__Data records__
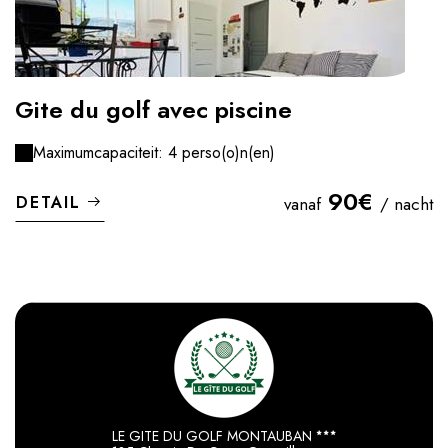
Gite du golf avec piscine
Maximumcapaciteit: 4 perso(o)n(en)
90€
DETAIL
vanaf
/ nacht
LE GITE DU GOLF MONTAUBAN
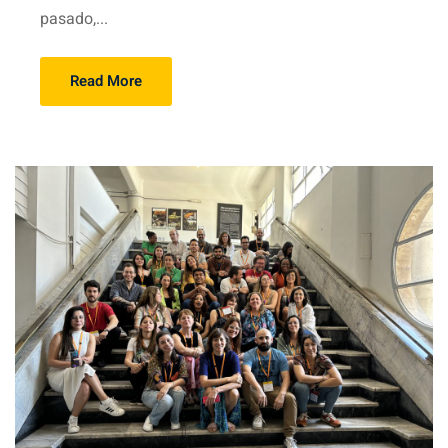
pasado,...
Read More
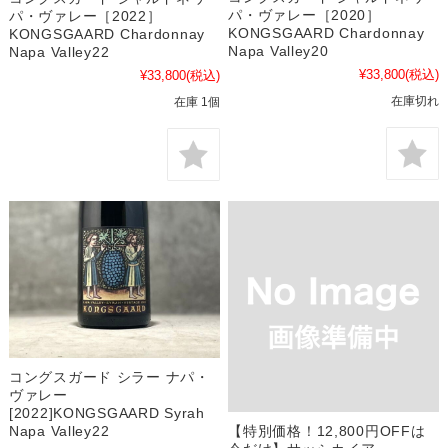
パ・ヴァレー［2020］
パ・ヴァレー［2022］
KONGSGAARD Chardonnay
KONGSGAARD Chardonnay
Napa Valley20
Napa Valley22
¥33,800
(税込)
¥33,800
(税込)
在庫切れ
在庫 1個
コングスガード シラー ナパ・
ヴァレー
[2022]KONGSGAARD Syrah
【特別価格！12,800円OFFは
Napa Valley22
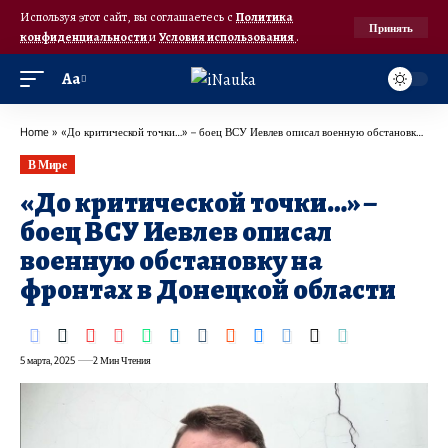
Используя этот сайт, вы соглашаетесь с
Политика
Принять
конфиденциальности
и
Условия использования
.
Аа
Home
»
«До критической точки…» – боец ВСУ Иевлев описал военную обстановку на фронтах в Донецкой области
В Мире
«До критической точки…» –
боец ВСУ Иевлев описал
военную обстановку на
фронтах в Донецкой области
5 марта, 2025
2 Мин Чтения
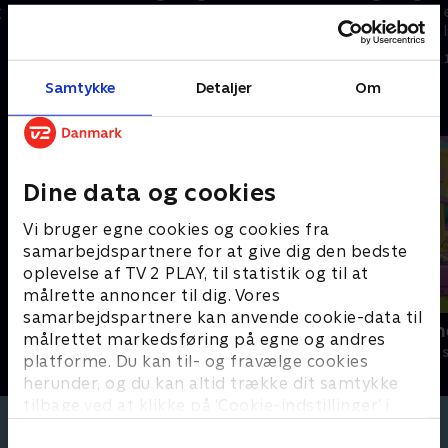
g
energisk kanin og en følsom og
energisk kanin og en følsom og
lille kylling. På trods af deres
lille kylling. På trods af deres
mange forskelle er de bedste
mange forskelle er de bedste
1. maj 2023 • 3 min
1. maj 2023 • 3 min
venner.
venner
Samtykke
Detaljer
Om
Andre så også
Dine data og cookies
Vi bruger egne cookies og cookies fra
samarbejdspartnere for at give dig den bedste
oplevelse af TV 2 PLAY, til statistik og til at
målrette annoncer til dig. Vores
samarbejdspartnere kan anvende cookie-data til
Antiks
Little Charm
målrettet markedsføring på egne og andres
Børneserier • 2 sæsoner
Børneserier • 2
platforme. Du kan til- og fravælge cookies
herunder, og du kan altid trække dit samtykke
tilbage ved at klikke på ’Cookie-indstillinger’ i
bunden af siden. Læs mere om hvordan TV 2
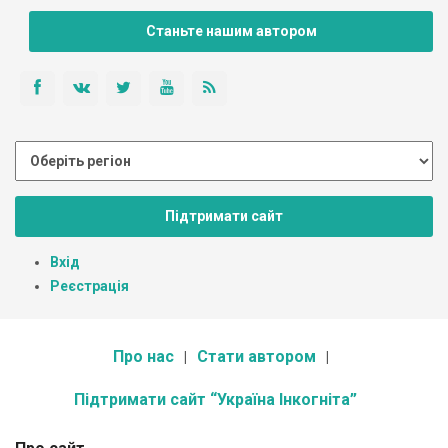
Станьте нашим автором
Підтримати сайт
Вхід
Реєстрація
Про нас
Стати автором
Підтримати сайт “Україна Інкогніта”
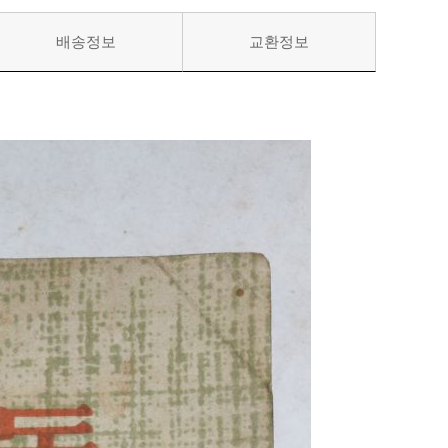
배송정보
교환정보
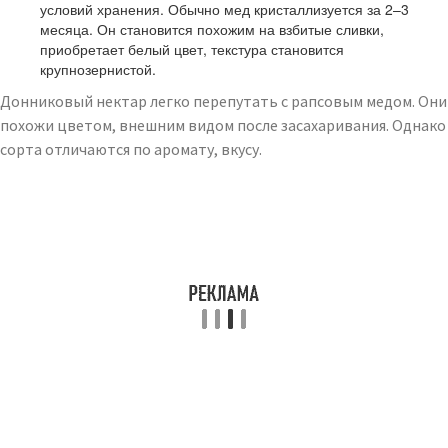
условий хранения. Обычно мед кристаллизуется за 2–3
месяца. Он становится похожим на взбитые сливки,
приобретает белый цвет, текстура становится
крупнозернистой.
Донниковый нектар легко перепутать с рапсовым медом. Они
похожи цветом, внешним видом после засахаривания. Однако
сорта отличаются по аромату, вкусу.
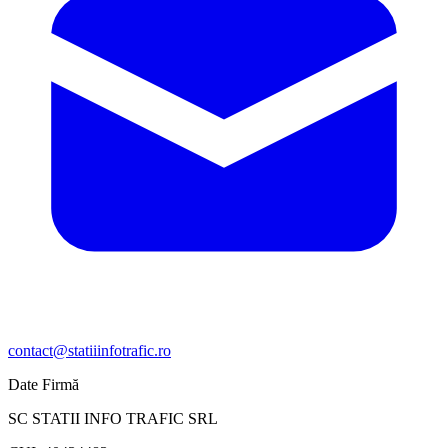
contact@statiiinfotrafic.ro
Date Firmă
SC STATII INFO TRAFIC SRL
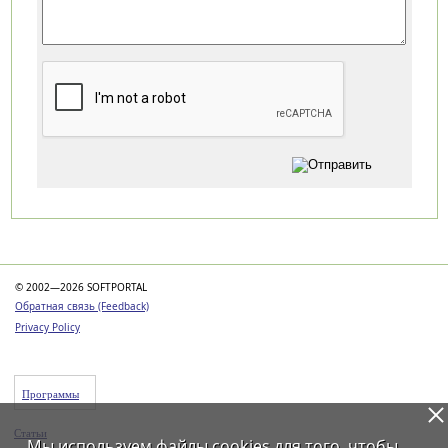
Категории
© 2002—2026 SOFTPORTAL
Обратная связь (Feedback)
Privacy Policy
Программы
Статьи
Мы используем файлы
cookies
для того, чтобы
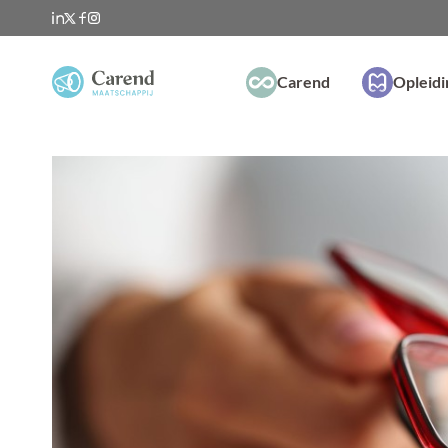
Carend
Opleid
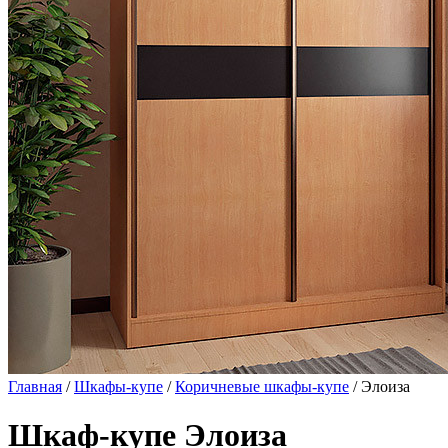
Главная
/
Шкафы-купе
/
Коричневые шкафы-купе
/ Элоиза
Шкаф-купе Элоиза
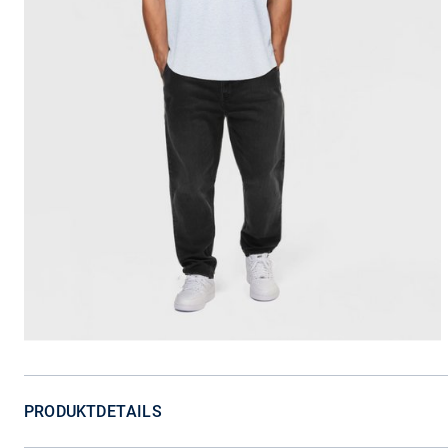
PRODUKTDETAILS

__What needs to be done__
Write the records out again verbatim and omit the pictures they contain.

__Written answer__
Gite du golf avec piscine
Maximumcapaciteit: 4 perso(o)n(en)
90€
DETAIL
vanaf
/ nacht
LE GITE DU GOLF MONTAUBAN
pasado,...
Read More
パ・ヴァレー［2020］
パ・ヴァレー［2022］
KONGSGAARD Chardonnay
KONGSGAARD Chardonnay
Napa Valley20
Napa Valley22
¥33,800
(税込)
¥33,800
(税込)
在庫切れ
在庫 1個
コングスガード シラー ナパ・
ヴァレー
[2022]KONGSGAARD Syrah
【特別価格！12,800円OFFは
Napa Valley22
Используя этот сайт, вы соглашаетесь с
Политика
Принять
конфиденциальности
и
Условия использования
.
Аа
Home
»
«До критической точки…» – боец ВСУ Иевлев описал военную обстановку на фронтах в Донецкой области
В Мире
«До критической точки…» –
боец ВСУ Иевлев описал
военную обстановку на
фронтах в Донецкой области
5 марта, 2025
2 Мин Чтения
g
energisk kanin og en følsom og
energisk kanin og en følsom og
lille kylling. På trods af deres
lille kylling. På trods af deres
mange forskelle er de bedste
mange forskelle er de bedste
1. maj 2023 • 3 min
1. maj 2023 • 3 min
venner.
venner
Samtykke
Detaljer
Om
Andre så også
Dine data og cookies
Vi bruger egne cookies og cookies fra
samarbejdspartnere for at give dig den bedste
oplevelse af TV 2 PLAY, til statistik og til at
målrette annoncer til dig. Vores
samarbejdspartnere kan anvende cookie-data til
Antiks
Little Charm
målrettet markedsføring på egne og andres
Børneserier • 2 sæsoner
Børneserier • 2
platforme. Du kan til- og fravælge cookies
herunder, og du kan altid trække dit samtykke
tilbage ved at klikke på ’Cookie-indstillinger’ i
bunden af siden. Læs mere om hvordan TV 2
Станьте нашим автором
Підтримати сайт
Вхід
Реєстрація
Про нас
Стати автором
Підтримати сайт “Україна Інкогніта”
배송정보
교환정보
условий хранения. Обычно мед кристаллизуется за 2–3
месяца. Он становится похожим на взбитые сливки,
приобретает белый цвет, текстура становится
крупнозернистой.
Донниковый нектар легко перепутать с рапсовым медом. Они
похожи цветом, внешним видом после засахаривания. Однако
сорта отличаются по аромату, вкусу.
contact@statiiinfotrafic.ro
Date Firmă
SC STATII INFO TRAFIC SRL
Категории
© 2002—2026 SOFTPORTAL
Обратная связь (Feedback)
Privacy Policy
Программы
Статьи
Мы используем файлы
cookies
для того, чтобы
Carend
Opleid
Главная
/
Шкафы-купе
/
Коричневые шкафы-купе
/ Элоиза
Шкаф-купе Элоиза
PRODUKTDETAILS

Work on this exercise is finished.